▶ _KUMPULAN TUGAS_
**a)** Tulis ulang kutipan tentang cara penyampaian wahyu Allah dari "1. Penyampaian Wahyu" sampai "al-Baqarah (2): 30).", lalu ganti kata "khalifah" dengan "pemimpin".
**b)** Ringkaslah paragraf dalam kutipan tentang cara penyampaian wahyu Allah yang diawali "Di dalam al-Qur‟an terdapat" menjadi satu kalimat yang lebih pendek tanpa menghilangkan fakta utamanya.

▶ _KUTIPAN TEKS_
CARA PENYAMPAIAN WAHYU ALLAH
"Cara Penyampaian Wahyu Allah"
Di dalam al-Qur‟an terdapat beberapa ayat tentang kata al-wahyu dengan
semua derifasinya. Kata-kata tersebut yang akan dijadikan sebagai bahan kajian
tentang bagaimana Allah menyampaikan wahyu kepada yag dikehendaki-Nya.
1. Penyampaian Wahyu kepada Malaikat
Beberapa ayat berikut cukup memberikan penjelasan tentang penyampaian
wahyu oleh Allah kepada Malaikat-Nya.
Ingatlah ketika Tuhanmu berfirman kepada para malaikat: "Sesungguhnya Aku hendak
menjadikan seorang khalifah di muka bumi." mereka berkata: "Mengapa Engkau hendak
menjadikan (khalifah) di bumi itu orang yang akan membuat kerusakan padanya dan
menumpahkan darah, padahal kami senantiasa bertasbih dengan memuji Engkau dan
mensucikan Engkau?" Tuhan berfirman: "Sesungguhnya Aku mengetahui apa yang tidak
kamu ketahui." (Q.S. al-Baqarah (2): 30).
Juga terdapat ayat al-Qur‟an tentang wahyu Allah kepada mereka :
(ingatlah), ketika Tuhanmu mewahyukan kepada para malaikat: "Sesungguhnya Aku bersama
kamu, Maka teguhkan (pendirian) orang-orang yang Telah beriman". kelak akan Aku
jatuhkan rasa ketakutan ke dalam hati orang-orang kafir, Maka penggallah kepala mereka
dan pancunglah tiap-tiap ujung jari mereka.(Q.S. al-Anfal (8): 12).
Di samping itu ada pula ayat-al-Qur‟an tentang para malaikat yang
mengurus urusan dunia menurut perintah-Nya.

▶ _DATA TERSEDIA_

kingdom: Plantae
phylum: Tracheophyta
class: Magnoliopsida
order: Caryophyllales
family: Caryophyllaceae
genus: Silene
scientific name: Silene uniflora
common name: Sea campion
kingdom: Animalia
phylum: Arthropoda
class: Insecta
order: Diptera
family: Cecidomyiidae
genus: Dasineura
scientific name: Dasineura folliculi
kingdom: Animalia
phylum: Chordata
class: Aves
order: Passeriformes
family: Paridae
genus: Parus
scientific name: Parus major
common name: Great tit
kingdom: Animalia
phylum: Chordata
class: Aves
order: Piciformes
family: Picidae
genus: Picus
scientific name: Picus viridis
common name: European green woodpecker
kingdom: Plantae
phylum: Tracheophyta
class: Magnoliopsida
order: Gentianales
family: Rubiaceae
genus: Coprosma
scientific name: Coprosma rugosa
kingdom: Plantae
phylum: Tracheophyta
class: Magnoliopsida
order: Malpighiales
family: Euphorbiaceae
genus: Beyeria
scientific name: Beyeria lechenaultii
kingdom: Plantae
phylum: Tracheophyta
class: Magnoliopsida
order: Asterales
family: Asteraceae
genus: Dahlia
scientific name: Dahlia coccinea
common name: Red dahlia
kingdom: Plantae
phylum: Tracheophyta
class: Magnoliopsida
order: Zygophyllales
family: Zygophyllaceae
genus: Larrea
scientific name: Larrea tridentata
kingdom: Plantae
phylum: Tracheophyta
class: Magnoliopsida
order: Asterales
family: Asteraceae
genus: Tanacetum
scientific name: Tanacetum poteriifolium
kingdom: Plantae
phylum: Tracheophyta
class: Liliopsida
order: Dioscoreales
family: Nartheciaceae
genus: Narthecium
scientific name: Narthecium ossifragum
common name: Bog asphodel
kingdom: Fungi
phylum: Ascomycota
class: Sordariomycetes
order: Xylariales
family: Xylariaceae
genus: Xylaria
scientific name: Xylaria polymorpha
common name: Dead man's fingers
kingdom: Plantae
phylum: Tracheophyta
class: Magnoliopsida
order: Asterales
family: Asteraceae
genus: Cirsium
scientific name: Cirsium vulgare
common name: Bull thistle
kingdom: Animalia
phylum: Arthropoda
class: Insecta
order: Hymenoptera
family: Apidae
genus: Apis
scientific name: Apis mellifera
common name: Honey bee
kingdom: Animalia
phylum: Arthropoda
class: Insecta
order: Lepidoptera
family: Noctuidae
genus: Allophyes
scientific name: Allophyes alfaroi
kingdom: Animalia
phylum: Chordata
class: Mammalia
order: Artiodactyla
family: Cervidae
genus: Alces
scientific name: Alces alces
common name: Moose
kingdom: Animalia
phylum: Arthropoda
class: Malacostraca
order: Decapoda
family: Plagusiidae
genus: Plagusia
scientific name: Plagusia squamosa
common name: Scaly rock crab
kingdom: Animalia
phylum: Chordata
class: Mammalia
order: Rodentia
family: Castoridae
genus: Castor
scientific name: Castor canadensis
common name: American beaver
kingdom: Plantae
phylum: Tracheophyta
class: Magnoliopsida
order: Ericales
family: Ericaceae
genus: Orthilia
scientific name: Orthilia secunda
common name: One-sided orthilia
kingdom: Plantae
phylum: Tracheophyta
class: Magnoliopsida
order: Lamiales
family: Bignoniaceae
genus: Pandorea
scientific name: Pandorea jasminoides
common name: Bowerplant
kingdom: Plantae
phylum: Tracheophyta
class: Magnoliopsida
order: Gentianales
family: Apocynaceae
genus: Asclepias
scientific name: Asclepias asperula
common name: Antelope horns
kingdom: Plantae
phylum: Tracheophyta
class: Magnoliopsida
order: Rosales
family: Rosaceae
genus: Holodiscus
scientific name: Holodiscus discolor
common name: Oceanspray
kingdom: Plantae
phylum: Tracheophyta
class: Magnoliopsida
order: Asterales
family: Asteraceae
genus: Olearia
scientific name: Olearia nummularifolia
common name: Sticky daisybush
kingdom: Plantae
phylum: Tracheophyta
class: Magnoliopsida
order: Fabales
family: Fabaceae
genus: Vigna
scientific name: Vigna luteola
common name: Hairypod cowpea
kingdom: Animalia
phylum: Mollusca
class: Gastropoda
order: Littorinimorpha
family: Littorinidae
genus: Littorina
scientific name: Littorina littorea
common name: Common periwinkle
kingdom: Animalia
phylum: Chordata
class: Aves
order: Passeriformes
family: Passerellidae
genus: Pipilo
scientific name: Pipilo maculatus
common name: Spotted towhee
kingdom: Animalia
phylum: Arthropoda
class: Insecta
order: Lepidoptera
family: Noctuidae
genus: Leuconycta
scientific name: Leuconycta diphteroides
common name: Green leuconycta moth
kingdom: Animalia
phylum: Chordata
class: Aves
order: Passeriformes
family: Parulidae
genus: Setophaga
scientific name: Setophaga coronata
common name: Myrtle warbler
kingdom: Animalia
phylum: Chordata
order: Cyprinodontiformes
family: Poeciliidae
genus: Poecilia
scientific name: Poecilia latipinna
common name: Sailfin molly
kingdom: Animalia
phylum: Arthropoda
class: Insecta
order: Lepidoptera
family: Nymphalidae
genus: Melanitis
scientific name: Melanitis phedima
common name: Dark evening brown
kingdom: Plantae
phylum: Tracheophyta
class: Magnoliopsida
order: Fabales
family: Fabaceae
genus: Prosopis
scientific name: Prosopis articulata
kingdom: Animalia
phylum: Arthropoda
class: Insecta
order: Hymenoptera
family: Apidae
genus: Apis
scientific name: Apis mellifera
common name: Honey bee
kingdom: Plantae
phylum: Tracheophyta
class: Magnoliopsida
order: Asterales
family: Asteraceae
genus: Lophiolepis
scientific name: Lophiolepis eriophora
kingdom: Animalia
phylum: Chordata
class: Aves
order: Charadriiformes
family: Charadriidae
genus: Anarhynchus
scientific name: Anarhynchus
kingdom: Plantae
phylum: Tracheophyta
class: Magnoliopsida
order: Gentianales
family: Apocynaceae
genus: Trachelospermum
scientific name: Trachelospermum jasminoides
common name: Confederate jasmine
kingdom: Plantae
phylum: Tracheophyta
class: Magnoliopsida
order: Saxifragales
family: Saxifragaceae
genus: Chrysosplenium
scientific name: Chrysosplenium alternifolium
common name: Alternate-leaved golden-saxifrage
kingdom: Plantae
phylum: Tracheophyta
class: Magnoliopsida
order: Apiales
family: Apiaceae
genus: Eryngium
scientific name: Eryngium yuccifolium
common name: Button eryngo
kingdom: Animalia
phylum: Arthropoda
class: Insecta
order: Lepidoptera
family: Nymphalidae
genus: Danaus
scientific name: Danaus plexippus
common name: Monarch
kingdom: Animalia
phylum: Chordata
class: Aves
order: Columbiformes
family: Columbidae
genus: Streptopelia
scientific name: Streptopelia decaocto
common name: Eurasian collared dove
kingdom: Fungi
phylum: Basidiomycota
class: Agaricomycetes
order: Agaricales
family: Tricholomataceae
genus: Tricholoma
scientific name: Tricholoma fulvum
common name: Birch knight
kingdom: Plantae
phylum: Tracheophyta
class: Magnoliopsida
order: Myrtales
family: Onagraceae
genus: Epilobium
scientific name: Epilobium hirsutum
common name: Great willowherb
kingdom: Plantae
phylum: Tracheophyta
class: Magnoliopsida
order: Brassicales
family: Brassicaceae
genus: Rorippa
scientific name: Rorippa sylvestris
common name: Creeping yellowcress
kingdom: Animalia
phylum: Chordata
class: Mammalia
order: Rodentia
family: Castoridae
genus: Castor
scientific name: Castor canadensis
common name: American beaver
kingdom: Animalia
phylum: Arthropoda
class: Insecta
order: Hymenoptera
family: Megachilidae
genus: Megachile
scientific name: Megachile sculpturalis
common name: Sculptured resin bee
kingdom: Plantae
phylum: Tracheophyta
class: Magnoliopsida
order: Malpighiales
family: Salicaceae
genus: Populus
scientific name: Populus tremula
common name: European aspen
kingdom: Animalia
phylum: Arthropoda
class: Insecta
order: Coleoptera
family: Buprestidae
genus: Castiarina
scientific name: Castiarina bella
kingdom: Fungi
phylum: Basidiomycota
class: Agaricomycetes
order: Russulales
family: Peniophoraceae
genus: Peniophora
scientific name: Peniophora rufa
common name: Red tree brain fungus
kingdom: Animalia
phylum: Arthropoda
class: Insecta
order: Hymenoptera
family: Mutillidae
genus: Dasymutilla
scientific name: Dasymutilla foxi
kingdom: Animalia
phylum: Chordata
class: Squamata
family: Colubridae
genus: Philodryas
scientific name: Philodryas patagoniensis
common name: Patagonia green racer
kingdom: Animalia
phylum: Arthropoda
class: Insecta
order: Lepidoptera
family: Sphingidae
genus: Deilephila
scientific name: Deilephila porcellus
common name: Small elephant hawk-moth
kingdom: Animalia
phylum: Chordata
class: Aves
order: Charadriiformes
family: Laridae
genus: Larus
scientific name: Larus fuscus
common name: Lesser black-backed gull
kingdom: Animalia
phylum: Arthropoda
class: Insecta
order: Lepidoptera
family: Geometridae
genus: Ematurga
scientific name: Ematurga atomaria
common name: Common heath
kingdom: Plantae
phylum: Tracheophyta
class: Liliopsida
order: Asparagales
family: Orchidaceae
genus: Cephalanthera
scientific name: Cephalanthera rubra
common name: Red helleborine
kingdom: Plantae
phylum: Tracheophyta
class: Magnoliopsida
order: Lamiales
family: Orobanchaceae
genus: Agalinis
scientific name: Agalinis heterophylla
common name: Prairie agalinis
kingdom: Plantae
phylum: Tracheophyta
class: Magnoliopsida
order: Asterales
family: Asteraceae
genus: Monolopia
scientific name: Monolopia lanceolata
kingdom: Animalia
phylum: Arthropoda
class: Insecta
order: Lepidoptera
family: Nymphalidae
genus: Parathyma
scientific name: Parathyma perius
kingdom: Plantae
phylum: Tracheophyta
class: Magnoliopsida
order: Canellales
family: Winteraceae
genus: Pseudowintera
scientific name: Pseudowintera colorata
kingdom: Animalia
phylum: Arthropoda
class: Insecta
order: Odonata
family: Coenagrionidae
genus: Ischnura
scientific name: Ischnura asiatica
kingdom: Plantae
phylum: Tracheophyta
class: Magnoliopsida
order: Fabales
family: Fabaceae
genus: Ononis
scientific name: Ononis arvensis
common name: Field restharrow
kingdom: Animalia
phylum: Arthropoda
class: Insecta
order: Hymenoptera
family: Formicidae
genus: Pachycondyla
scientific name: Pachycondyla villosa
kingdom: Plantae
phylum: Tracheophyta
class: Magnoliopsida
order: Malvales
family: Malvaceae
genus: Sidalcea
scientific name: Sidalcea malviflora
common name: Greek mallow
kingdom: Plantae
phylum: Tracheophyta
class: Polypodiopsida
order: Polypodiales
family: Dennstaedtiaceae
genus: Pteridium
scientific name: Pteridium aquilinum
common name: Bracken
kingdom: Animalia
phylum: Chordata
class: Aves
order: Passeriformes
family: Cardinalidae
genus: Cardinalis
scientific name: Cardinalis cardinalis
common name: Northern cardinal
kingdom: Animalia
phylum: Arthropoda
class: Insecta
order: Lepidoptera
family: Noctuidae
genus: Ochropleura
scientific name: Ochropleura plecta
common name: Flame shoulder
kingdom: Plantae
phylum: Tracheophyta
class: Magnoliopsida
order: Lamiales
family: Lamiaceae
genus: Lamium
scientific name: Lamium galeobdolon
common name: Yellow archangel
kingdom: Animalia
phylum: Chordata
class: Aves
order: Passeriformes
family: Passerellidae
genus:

▶ _JAWABAN LATIHAN_
**a)**
1. Penyampaian Wahyu kepada Malaikat
Beberapa ayat berikut cukup memberikan penjelasan tentang penyampaian
wahyu oleh Allah kepada Malaikat-Nya.
Ingatlah ketika Tuhanmu berfirman kepada para malaikat: "Sesungguhnya Aku hendak
menjadikan seorang pemimpin di muka bumi." mereka berkata: "Mengapa Engkau hendak
menjadikan (pemimpin) di bumi itu orang yang akan membuat kerusakan padanya dan
menumpahkan darah, padahal kami senantiasa bertasbih dengan memuji Engkau dan
mensucikan Engkau?" Tuhan berfirman: "Sesungguhnya Aku mengetahui apa yang tidak
kamu ketahui." (Q.S. al-Baqarah (2): 30).

**b)** Beberapa ayat al-Qur'an tentang kata al-wahyu dan turunannya dijadikan bahan kajian tentang cara Allah menyampaikan wahyu kepada yang dikehendaki-Nya.